-------- Material to process --------

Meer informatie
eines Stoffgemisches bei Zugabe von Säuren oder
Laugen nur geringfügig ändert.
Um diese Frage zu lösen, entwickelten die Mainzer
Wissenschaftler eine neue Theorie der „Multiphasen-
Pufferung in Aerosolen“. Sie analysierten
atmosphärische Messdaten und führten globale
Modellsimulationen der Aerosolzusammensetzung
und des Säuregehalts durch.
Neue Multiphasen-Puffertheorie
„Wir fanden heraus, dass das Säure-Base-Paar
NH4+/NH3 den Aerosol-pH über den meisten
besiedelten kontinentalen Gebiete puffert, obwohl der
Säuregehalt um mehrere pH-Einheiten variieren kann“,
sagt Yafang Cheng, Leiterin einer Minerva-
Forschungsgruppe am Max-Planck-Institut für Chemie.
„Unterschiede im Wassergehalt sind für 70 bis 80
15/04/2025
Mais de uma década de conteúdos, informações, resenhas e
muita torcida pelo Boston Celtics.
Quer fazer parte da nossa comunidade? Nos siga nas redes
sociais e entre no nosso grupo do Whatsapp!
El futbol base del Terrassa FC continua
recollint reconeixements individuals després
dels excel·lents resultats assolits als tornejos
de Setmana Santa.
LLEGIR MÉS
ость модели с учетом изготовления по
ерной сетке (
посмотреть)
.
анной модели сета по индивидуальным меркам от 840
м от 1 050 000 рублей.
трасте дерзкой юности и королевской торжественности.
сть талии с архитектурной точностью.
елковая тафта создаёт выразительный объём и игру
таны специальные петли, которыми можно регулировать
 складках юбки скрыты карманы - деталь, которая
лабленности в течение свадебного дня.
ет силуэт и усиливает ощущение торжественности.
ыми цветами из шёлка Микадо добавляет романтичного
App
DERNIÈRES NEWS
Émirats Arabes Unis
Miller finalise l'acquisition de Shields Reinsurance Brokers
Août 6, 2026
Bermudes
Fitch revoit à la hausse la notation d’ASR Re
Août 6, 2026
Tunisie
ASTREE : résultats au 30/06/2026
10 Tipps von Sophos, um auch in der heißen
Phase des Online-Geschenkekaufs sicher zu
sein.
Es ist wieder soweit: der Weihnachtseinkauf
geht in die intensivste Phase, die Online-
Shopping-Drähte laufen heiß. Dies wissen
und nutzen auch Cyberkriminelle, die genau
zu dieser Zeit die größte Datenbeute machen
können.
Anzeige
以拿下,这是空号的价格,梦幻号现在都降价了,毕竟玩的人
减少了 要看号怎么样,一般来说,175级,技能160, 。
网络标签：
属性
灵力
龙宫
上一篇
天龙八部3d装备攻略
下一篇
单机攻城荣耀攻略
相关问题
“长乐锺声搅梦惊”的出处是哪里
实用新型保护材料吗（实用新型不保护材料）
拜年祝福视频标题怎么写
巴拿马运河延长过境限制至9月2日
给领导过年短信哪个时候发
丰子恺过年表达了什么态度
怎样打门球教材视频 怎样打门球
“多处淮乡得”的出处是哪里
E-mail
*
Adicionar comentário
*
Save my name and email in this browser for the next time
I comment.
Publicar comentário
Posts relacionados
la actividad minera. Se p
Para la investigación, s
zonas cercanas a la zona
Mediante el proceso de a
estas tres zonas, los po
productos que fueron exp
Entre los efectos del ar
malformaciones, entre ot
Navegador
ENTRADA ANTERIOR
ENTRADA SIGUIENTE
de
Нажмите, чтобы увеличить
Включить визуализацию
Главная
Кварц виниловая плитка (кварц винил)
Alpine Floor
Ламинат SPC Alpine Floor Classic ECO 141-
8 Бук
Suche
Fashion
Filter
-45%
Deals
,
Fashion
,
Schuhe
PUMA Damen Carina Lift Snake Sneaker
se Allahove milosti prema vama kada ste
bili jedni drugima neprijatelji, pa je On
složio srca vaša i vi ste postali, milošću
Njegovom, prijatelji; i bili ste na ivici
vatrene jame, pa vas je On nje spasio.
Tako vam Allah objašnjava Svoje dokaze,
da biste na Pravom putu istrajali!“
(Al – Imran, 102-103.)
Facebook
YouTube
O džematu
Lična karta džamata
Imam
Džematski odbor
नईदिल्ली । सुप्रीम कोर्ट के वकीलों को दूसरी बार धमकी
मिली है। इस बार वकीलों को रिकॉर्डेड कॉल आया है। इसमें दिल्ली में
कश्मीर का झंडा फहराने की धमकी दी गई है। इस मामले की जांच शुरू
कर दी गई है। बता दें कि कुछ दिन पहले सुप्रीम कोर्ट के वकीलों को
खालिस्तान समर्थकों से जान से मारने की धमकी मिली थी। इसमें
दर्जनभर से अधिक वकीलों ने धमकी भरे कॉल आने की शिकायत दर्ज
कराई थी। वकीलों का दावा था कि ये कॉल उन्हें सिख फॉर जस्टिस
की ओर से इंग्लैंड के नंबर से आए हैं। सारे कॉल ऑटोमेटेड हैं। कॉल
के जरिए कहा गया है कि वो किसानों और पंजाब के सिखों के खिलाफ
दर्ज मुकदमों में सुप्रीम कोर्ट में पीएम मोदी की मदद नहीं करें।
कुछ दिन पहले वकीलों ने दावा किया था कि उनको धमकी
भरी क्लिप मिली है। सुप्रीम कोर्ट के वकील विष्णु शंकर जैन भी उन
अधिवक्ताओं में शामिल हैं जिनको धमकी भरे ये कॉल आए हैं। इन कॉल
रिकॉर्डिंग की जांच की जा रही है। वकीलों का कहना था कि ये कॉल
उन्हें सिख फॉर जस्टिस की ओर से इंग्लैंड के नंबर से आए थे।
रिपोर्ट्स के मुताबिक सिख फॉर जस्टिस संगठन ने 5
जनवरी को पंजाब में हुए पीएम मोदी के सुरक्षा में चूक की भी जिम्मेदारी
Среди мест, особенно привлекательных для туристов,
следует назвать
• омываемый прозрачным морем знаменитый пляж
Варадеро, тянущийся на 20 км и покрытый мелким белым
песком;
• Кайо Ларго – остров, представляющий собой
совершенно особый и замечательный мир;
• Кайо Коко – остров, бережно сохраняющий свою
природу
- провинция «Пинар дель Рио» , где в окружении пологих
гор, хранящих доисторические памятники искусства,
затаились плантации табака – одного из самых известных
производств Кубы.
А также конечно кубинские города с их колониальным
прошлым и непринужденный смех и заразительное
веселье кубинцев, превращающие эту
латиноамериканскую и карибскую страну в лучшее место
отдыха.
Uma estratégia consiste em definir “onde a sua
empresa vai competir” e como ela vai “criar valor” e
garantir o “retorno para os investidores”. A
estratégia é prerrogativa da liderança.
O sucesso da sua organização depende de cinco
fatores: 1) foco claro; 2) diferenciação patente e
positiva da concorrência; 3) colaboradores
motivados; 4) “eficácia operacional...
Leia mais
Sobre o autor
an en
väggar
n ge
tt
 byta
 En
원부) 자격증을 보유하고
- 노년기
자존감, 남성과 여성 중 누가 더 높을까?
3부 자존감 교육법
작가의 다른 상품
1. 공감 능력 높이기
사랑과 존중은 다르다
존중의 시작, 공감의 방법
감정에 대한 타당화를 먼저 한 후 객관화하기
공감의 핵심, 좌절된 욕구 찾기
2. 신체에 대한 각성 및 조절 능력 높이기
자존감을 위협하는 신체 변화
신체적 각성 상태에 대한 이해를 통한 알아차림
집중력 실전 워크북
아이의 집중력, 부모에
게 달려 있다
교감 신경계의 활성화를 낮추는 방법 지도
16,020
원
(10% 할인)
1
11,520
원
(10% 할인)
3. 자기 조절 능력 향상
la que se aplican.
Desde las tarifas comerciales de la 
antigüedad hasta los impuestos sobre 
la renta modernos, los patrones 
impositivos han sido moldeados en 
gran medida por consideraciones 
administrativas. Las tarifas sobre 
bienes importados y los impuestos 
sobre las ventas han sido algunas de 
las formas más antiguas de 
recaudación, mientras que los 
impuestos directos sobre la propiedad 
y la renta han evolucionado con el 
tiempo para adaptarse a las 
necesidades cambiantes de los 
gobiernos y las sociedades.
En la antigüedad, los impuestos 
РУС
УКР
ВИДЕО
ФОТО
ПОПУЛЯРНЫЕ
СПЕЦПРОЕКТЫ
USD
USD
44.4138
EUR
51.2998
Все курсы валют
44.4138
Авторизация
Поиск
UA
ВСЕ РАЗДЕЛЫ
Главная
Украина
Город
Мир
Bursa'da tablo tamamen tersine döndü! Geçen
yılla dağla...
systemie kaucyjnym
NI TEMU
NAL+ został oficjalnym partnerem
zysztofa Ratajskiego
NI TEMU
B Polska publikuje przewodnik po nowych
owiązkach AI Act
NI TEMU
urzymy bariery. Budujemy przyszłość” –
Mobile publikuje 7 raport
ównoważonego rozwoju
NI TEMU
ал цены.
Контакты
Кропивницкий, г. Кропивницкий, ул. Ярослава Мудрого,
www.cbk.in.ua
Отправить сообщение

--------

◆ Exercise description ◆
The answer must hold only the lines from the first line of the data through the line bearing "sociais e entre no nosso grupo do Whatsapp!", returned exactly.

◆ Solution to the problem ◆
Meer informatie
eines Stoffgemisches bei Zugabe von Säuren oder
Laugen nur geringfügig ändert.
Um diese Frage zu lösen, entwickelten die Mainzer
Wissenschaftler eine neue Theorie der „Multiphasen-
Pufferung in Aerosolen“. Sie analysierten
atmosphärische Messdaten und führten globale
Modellsimulationen der Aerosolzusammensetzung
und des Säuregehalts durch.
Neue Multiphasen-Puffertheorie
„Wir fanden heraus, dass das Säure-Base-Paar
NH4+/NH3 den Aerosol-pH über den meisten
besiedelten kontinentalen Gebiete puffert, obwohl der
Säuregehalt um mehrere pH-Einheiten variieren kann“,
sagt Yafang Cheng, Leiterin einer Minerva-
Forschungsgruppe am Max-Planck-Institut für Chemie.
„Unterschiede im Wassergehalt sind für 70 bis 80
15/04/2025
Mais de uma década de conteúdos, informações, resenhas e
muita torcida pelo Boston Celtics.
Quer fazer parte da nossa comunidade? Nos siga nas redes
sociais e entre no nosso grupo do Whatsapp!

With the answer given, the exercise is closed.